His time of one minute, 20.899 seconds was comfortably the fastest around the dusty and twisty Hungaroring circuit. By grabbing pole position – his tenth in Formula One – Lewis is on target in achieving a hat-trick of race victories.
McLaren team-mate Heikki Kovalainen qualified alongside earning the team’s first front row since Monza 2007. The silver cars clearly have the speed advantage over their rivals and it will be fascinating if Ferrari can keep up in the 70-lap race.
Championship rival Felipe Massa will start in third while Ferrari team-mate Kimi Raikkonen again struggled with set up issues and could only manage sixth.
Robert Kubica heads BMW Sauber’s challenge with a solid fourth while Timo Glock enjoyed his best-ever qualifying to take fifth for Toyota. This was a fine effort from the German following his massive crash in Hockenheim last month.
Even though Kubica will start the Hungarian Grand Prix from row two, his BMW Sauber team-mate Nick Hedifeld will have to make do with only P15. The reason for his low grid position? He was caught out by a controversial incident during Q1 involving the Toro Rosso of Sebastien Bourdais…
Heidfeld’s first qualifying lap wasn’t quick enough and he needed more to be sure of going through into Q2. Unfortunately, the German felt he was impended by Bourdais in the final corner.
The Toro Rosso driver had just lost momentum after letting Giancarlo Fisichella’s Force India by. It was at this moment, the fast charging BMW was approaching… Heidfeld ran wide exiting the final corner and he vent his frustration by gesturing at the Frenchman.
Heidfeld complained to the race stewards and after observing the video replays, they found that the Toro Rosso driver was deemed to have impeded the BMW Sauber during the first round of qualifying.
And so, Sebastien Bourdais will be moved back five places on the grid for tomorrow’s Hungarian Grand Prix.
Rounding out the top ten, double world champion Fernando Alonso will start in seventh ahead of Mark Webber, Jarno Trulli and Renault team-mate Nelson Piquet.

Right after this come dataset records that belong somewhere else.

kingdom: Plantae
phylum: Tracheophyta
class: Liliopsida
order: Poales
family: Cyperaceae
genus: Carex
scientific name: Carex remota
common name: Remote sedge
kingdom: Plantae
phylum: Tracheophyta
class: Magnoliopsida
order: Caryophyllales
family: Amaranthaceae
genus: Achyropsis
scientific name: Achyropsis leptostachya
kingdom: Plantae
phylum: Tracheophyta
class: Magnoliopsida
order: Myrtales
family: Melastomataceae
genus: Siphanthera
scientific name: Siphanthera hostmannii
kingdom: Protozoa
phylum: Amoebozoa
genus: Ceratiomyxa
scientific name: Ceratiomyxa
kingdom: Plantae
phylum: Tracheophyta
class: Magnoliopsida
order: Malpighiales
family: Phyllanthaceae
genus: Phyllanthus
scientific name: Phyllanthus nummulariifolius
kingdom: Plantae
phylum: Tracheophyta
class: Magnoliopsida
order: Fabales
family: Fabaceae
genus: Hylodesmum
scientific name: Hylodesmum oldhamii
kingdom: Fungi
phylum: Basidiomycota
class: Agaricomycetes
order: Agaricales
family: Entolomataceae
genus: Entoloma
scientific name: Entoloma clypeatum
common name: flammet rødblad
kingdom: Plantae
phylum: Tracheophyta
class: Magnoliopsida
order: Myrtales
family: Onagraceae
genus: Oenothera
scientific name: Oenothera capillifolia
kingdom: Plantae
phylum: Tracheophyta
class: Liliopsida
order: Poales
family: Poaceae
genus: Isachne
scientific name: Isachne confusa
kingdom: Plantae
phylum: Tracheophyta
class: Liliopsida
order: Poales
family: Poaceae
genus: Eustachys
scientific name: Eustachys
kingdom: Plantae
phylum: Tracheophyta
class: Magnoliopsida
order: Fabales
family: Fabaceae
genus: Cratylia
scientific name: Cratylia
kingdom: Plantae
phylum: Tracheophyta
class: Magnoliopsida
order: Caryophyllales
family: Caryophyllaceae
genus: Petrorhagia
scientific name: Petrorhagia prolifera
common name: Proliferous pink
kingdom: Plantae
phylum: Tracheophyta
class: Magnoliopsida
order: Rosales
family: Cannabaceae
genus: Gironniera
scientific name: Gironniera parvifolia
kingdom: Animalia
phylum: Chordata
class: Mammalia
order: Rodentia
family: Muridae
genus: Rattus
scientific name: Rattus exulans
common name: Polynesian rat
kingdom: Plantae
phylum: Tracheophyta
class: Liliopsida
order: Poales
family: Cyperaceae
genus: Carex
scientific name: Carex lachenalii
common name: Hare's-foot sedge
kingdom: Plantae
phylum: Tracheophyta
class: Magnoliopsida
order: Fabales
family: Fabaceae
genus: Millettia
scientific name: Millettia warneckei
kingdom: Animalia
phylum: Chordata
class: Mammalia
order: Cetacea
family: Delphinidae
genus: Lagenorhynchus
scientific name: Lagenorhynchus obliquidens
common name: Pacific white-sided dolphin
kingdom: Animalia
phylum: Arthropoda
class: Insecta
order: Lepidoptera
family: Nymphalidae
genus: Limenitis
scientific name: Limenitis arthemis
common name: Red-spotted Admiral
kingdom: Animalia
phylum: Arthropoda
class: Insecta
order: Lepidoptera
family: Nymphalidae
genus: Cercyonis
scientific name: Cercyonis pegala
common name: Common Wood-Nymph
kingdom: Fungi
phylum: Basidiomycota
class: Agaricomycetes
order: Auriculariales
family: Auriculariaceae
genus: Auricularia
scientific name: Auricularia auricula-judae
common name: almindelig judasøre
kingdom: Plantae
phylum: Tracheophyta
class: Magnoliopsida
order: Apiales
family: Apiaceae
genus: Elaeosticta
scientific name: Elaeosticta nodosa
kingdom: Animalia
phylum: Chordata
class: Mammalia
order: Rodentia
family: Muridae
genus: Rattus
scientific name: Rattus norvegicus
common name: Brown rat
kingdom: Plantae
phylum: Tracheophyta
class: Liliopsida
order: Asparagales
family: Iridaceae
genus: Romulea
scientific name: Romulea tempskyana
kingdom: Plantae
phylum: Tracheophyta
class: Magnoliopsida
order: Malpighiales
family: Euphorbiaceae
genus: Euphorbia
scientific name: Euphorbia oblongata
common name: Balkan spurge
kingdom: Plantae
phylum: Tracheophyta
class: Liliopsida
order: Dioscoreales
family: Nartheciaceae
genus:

Sunday’s Grand Prix might be a procession due to the lack of overtaking opportunities in this twisty and narrow race track. McLaren has the speed advantage over Ferrari, but can the Italian team challenge for the race win?
By starting on pole position, Lewis Hamilton has the best opportunity in extending his points lead in the championship standings with race victory. But can Heikki Kovalainen prevent Lewis by claiming his maiden win? What about the tyre situation? Do the super-soft Bridgestone have the durability to survive seventy punishing laps around the Hungaroring? Let’s find out on race day.
Starting grid for the Hungarian Grand Prix:
1. Hamilton McLaren-Mercedes 1:20.899?
2. Kovalainen McLaren-Mercedes 1:21.140?
3. Massa Ferrari 1:21.181?
4. Kubica BMW Sauber 1:21.281?
5. Glock Toyota 1:21.326?
6. Raikkonen Ferrari 1:21.516?
7. Alonso Renault 1:21.698?
8. Webber Red Bull-Renault 1:21.732?
9. Trulli Toyota 1:21.767?
10. Piquet Renault 1:22.371?
11. Vettel Toro Rosso-Ferrari 1:20.144?
12. Button Honda 1:20.332?
13. Coulthard Red Bull-Renault 1:20.502?
14. Rosberg Williams-Toyota 1:20.748
15. Heidfeld BMW Sauber 1:21.045?
16. Nakajima Williams-Toyota 1:21.085?
17. Barrichello Honda 1:21.332?
18. Fisichella Force India-Ferrari 1:21.670?
19. Bourdais Toro Rosso-Ferrari 1:20.963*?